**WHAT THE TASK REQUIRES**
Word for word, restate every entry that follows.

Bounding box prediction data
__________________________________________________

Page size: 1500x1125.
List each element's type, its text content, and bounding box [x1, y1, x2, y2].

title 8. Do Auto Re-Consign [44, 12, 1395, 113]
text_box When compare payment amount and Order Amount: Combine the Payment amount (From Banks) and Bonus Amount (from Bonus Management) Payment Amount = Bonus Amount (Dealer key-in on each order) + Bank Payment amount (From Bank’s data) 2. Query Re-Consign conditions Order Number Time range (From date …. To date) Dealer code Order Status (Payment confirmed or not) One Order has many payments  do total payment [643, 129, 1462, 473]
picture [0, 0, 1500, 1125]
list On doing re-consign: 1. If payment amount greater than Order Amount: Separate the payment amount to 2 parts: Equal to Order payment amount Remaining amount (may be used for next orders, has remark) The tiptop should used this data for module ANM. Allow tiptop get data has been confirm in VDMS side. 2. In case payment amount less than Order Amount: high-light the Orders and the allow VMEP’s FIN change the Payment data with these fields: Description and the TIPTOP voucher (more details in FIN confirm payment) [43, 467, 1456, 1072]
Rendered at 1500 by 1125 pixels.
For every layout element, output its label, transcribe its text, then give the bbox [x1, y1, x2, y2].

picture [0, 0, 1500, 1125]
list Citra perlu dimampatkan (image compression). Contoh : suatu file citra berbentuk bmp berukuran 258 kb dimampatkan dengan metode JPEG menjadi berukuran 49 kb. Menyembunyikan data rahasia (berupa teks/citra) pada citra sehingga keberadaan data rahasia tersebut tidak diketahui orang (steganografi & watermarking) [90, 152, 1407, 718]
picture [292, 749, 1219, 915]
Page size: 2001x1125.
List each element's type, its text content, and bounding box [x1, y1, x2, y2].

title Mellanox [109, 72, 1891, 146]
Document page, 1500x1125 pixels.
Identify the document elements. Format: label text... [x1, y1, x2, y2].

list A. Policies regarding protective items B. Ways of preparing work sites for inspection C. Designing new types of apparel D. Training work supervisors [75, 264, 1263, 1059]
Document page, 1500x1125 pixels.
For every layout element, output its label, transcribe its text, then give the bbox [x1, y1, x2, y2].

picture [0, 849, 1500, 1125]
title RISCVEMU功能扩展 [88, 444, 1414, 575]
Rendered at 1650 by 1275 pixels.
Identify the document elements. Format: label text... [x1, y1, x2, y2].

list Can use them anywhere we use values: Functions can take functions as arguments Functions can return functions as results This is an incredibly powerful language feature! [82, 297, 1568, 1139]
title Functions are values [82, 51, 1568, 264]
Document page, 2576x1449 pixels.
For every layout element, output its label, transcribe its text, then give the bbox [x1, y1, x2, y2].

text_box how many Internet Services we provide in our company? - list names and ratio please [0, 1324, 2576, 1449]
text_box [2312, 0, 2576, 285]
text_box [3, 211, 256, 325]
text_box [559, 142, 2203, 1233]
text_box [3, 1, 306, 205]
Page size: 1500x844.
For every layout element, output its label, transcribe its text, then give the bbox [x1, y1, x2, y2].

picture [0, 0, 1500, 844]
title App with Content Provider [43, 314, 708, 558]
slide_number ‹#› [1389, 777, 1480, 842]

__________________________________________________

**EXERCISE RESULT**
Page size: 1500x1125.
List each element's type, its text content, and bounding box [x1, y1, x2, y2].

title 8. Do Auto Re-Consign [44, 12, 1395, 113]
text_box When compare payment amount and Order Amount: Combine the Payment amount (From Banks) and Bonus Amount (from Bonus Management) Payment Amount = Bonus Amount (Dealer key-in on each order) + Bank Payment amount (From Bank’s data) 2. Query Re-Consign conditions Order Number Time range (From date …. To date) Dealer code Order Status (Payment confirmed or not) One Order has many payments  do total payment [643, 129, 1462, 473]
picture [0, 0, 1500, 1125]
list On doing re-consign: 1. If payment amount greater than Order Amount: Separate the payment amount to 2 parts: Equal to Order payment amount Remaining amount (may be used for next orders, has remark) The tiptop should used this data for module ANM. Allow tiptop get data has been confirm in VDMS side. 2. In case payment amount less than Order Amount: high-light the Orders and the allow VMEP’s FIN change the Payment data with these fields: Description and the TIPTOP voucher (more details in FIN confirm payment) [43, 467, 1456, 1072]
Rendered at 1500 by 1125 pixels.
For every layout element, output its label, transcribe its text, then give the bbox [x1, y1, x2, y2].

picture [0, 0, 1500, 1125]
list Citra perlu dimampatkan (image compression). Contoh : suatu file citra berbentuk bmp berukuran 258 kb dimampatkan dengan metode JPEG menjadi berukuran 49 kb. Menyembunyikan data rahasia (berupa teks/citra) pada citra sehingga keberadaan data rahasia tersebut tidak diketahui orang (steganografi & watermarking) [90, 152, 1407, 718]
picture [292, 749, 1219, 915]
Page size: 2001x1125.
List each element's type, its text content, and bounding box [x1, y1, x2, y2].

title Mellanox [109, 72, 1891, 146]
Document page, 1500x1125 pixels.
Identify the document elements. Format: label text... [x1, y1, x2, y2].

list A. Policies regarding protective items B. Ways of preparing work sites for inspection C. Designing new types of apparel D. Training work supervisors [75, 264, 1263, 1059]
Document page, 1500x1125 pixels.
For every layout element, output its label, transcribe its text, then give the bbox [x1, y1, x2, y2].

picture [0, 849, 1500, 1125]
title RISCVEMU功能扩展 [88, 444, 1414, 575]
Rendered at 1650 by 1275 pixels.
Identify the document elements. Format: label text... [x1, y1, x2, y2].

list Can use them anywhere we use values: Functions can take functions as arguments Functions can return functions as results This is an incredibly powerful language feature! [82, 297, 1568, 1139]
title Functions are values [82, 51, 1568, 264]
Document page, 2576x1449 pixels.
For every layout element, output its label, transcribe its text, then give the bbox [x1, y1, x2, y2].

text_box how many Internet Services we provide in our company? - list names and ratio please [0, 1324, 2576, 1449]
text_box [2312, 0, 2576, 285]
text_box [3, 211, 256, 325]
text_box [559, 142, 2203, 1233]
text_box [3, 1, 306, 205]
Page size: 1500x844.
For every layout element, output its label, transcribe its text, then give the bbox [x1, y1, x2, y2].

picture [0, 0, 1500, 844]
title App with Content Provider [43, 314, 708, 558]
slide_number ‹#› [1389, 777, 1480, 842]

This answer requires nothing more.